As the implementation is in the initial testing stage, project objectives include the observance of the use of VR in classrooms, collate teacher and student feedback and connect educational need with the VR app development industry. There are currently 2 models for VR in the classroom. These are Individual Experience models and Group Experience models.
In the Hot Seat model, one student dons the VR headset while others observe the experience on a large screen. The entire class then has a shared social group discussion on what happened during the VR session. The VR experience did not isolate the hot seat user rather opened an avenue for group activity. VR interactive activities that encourage teamwork and group participation are categorized into this.
Individual experience is when each student is provided a VR device to experience it for oneself. Examples of this would be the use of smart phones and google cardboards provided to a class like what the Google Expeditions project is doing.
Second would be content and accessibility. One of the main points of concern would be the availability of educational content for classroom use. There is still not enough VR content to address the educational curriculum of schools whether canned or custom made.
Kids want to experience things not possible otherwise like being on the surface of mars or inside the crater of a Volcano. Kids also want to see things through somebody else’s eyes like an important person or event in history, like being in the middle of the battle of Waterloo with Napoleon Bonaparte right in front of them.
Students in middle school prefer challenges that would help them understand things better. A teacher used a bomb disposal VR simulation to encourage students to talk and think at the same time thus using regular VR content in an educational way.
The third would be if students are ready for VR. Current students who are familiar or have been exposed to VR are more likely to have a positive outlook in the use of the technology when it comes to learning. Many students who find it difficult to learn via printed information believe that VR provides a way for them to be able to grasp the lessons with less difficulty and really understand it. However, not all VR simulations will fit every student as some may have medical conditions or phobias which have to be taken into account and addressed first. However, from a general point of view, most students are excited and ready.
The fourth would be content development for educational use. Educators should communicate the educational needs where VR can be applied to, to software developers so they can create more interactive content for both individual and group classroom models to make VR learning a viable and fruitful experience. For custom content, schools who are initiating VR programs in educating their students are starting to create the applications in-house by hiring developers or letting their advanced students develop it.
There are several current VR products that have been developed for education. This range from specific self contained HMD's that can run it's own specific apps and content like the integrated Class VR Headset to the more traditional Oculus Rift and HTC Vive. As for the most available and probably most cost effective option, nothing still beats the Goggle cardboard. With the recent release of Google's Expedition project that provides an entire individual class set, the world of VR learning just got practically accessible. There is no need for a really fast internet connection as the teacher’s tablet already acts as a server for the VR class set providing the content that is of course under the control of the Teacher.
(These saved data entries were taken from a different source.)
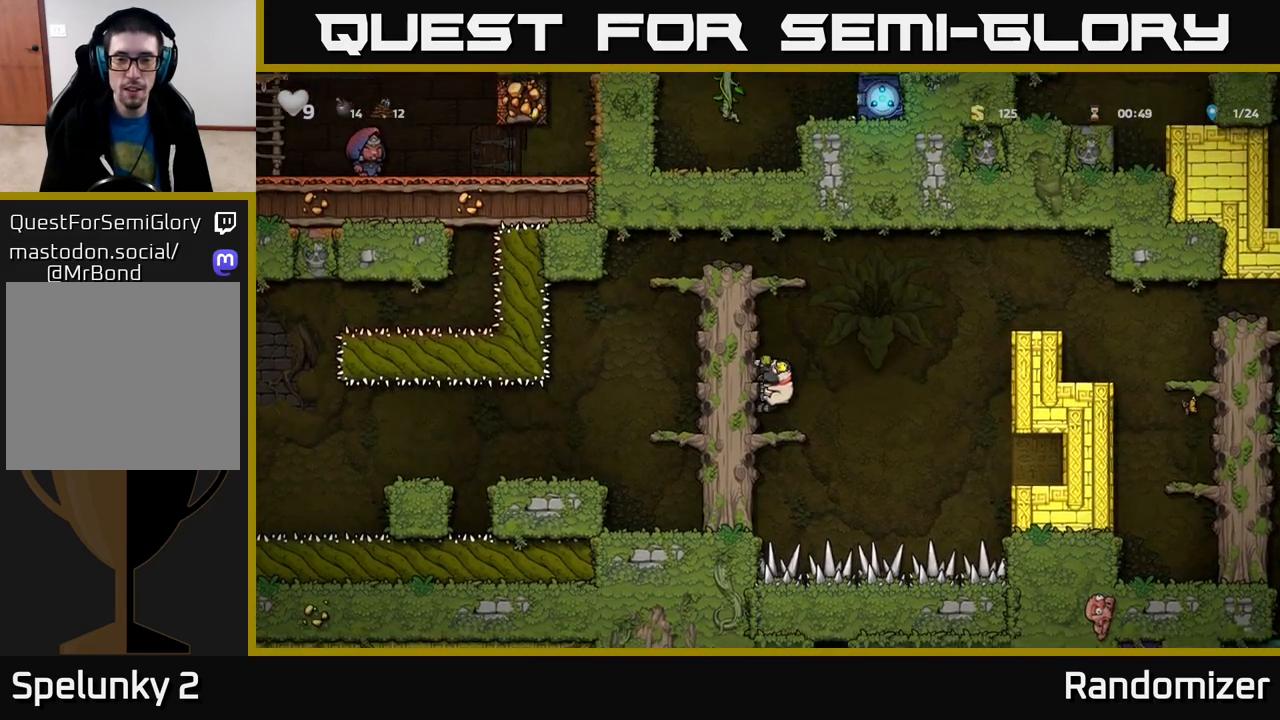
{"buttons": ["A"], "left_stick": "right", "right_stick": "center", "events": [[133, "left_stick", "right"], [300, "A", "down"]]}
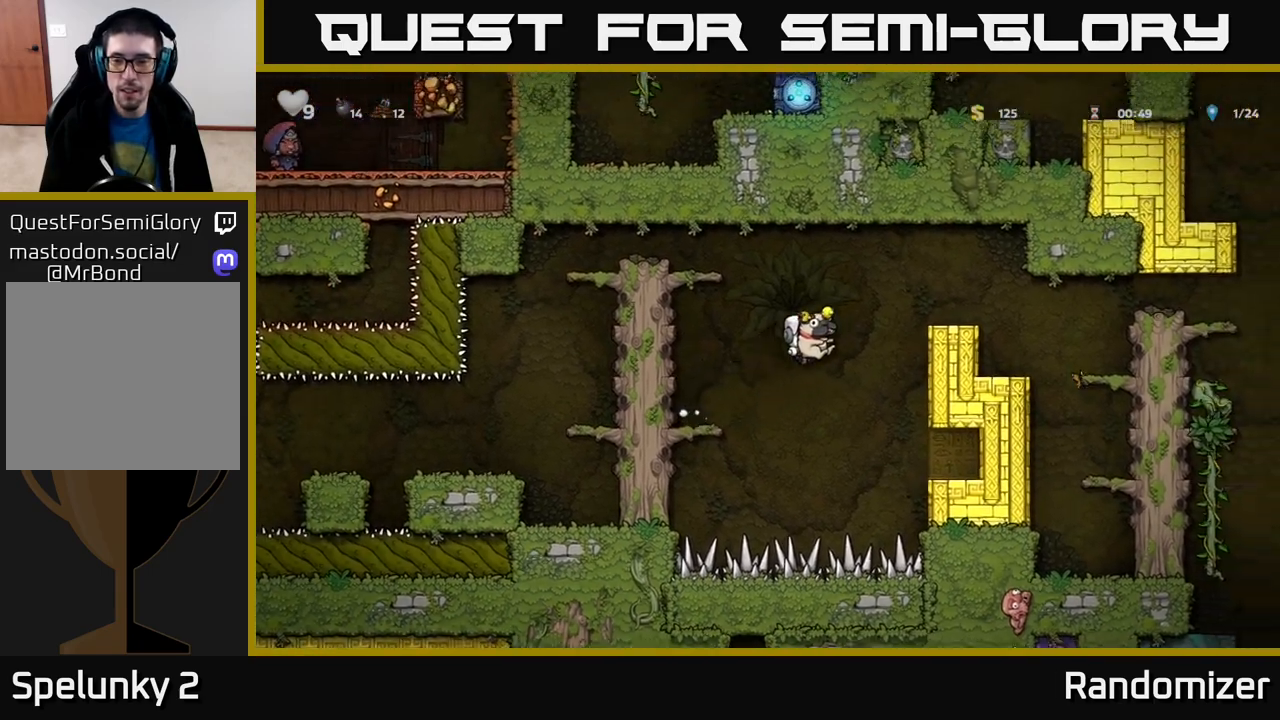
{"buttons": ["A"], "left_stick": "right", "right_stick": "center", "events": [[300, "A", "up"], [367, "A", "down"]]}
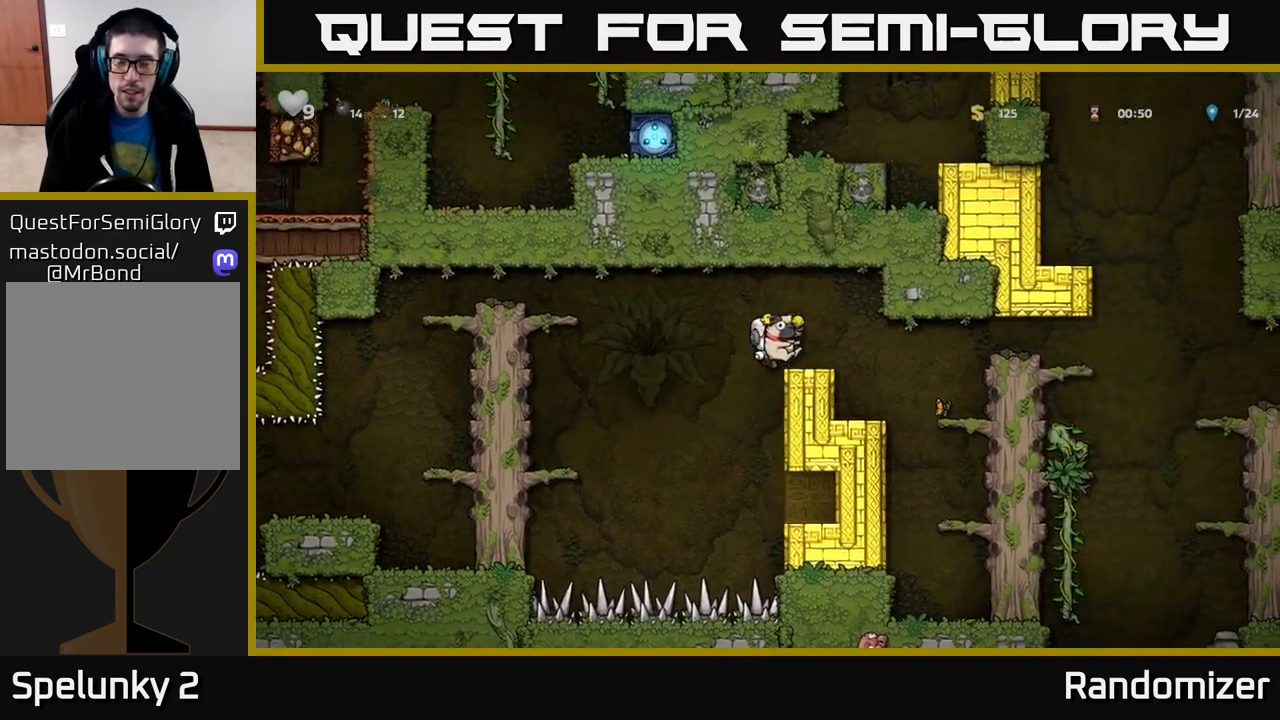
{"buttons": [], "left_stick": "right", "right_stick": "center", "events": [[50, "A", "up"], [233, "left_stick", "center"], [383, "left_stick", "right"]]}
VR is a very immersive educational tool and no doubt very useful but still quite new in the classroom setting. A gradual natural progressive approach into the classroom would probably be the best option so that students can first get to play with it and once they get used to and excited about it, start learning from it. Whatever the issues which have to be ironed out with the use of VR in education, let us be reminded that the technology is improving and is very much a part of our human evolution and we are bound to end up using it sooner or later.